[sugar] Release Cycle - Responsibilities

David Farning dfarning at sugarlabs.org
Fri Aug 15 16:47:42 EDT 2008


The third step in establishing a release cycle will be determining
responsibilities.  This will be the biggest challenge.

Assessment of areas to improve.  This is not meant as a slight on the
hard work any individuals at OLPC have done on Sugar.  I am amazed at
the overall progress you have made in a few short years.

1.  Division of labor.  The same developers and managers are responsible
for both deployment support and future development.

2.  Encapsulation.  A large number of people monitor _all_ mailing lists

3.  Trust and empowerment.  Transition from the more closed development
of OLPC to the open nature of Sugar Labs.
 
Process improvements.

5.  Separate OLPC deployment support developers from the Sugar Labs
development develops.  In the last cycle it appeared that developers and
managers split their time between support and developments.  As a
result, no one was able to gain much momentum on either goal. 

6.  Split the Sugar mailing list into .laptop and .sugarlabs hosts.
Splitting the list will help us split our focus into the
stability/support mindset required by the OLPC release manager and the
innovation/development mindset of Sugar Labs.  
   
7.  Sugar Labs has no direct employees.  The direction of the project is
controlled by the oversight board who is elected by the membership.
This has worked out very well for many projects.

Stakeholders affect the project's direction and speed of progress by
either directly contributing or indirectly engaging other to contribute
on their behalf.

8. Iterate.  Iterate.  Iterate.  As we adapt to the chalanges of the
open source development process, we need to leverage it's greatest
strength.  Steady, repeatable improvements.
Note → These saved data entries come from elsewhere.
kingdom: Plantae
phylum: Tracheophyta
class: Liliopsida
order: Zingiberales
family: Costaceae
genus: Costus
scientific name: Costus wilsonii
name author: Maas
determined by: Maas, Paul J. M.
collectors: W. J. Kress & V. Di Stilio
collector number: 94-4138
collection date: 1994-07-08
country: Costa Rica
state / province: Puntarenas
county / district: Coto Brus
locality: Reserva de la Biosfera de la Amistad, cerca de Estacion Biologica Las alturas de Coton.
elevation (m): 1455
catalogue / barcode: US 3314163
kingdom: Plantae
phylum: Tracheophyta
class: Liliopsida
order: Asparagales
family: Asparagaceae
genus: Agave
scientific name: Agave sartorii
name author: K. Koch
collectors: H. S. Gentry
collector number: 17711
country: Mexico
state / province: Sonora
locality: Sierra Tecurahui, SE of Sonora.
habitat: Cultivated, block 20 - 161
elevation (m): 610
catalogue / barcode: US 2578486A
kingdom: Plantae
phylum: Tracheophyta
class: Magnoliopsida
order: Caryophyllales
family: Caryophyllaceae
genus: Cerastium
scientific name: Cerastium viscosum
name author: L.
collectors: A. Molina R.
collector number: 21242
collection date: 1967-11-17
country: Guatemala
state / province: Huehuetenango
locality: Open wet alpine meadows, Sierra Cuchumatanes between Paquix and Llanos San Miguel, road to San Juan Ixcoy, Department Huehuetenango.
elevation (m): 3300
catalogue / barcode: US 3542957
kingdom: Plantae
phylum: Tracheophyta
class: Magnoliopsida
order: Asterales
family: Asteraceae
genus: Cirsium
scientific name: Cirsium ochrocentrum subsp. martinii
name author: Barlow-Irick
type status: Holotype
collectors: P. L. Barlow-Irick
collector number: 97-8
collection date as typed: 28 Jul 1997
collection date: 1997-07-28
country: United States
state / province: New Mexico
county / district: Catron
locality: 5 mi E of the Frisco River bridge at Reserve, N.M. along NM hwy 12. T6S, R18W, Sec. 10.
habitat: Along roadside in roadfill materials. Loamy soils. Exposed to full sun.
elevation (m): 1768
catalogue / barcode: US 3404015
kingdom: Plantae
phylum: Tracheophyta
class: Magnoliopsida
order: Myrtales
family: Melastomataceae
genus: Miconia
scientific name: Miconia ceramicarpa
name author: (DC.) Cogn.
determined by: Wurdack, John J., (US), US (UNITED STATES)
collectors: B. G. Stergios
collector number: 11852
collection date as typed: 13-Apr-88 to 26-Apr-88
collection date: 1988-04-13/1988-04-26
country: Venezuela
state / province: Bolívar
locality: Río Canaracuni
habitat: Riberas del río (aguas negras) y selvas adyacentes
A thought here is too offset the Sugar Labs release from the OLPC
release by a few months.  Using two months as an example, Sugar Labs
could go through two months sub-cycles of big changes-little changes-bug
fixes.  OLPC could match this development with
integrate-stabilize-release sub-cycles.  If we sync SL's bug fix period
with OLPC stablization period we can 'merge our trees' once per release
then branch off in our own directions.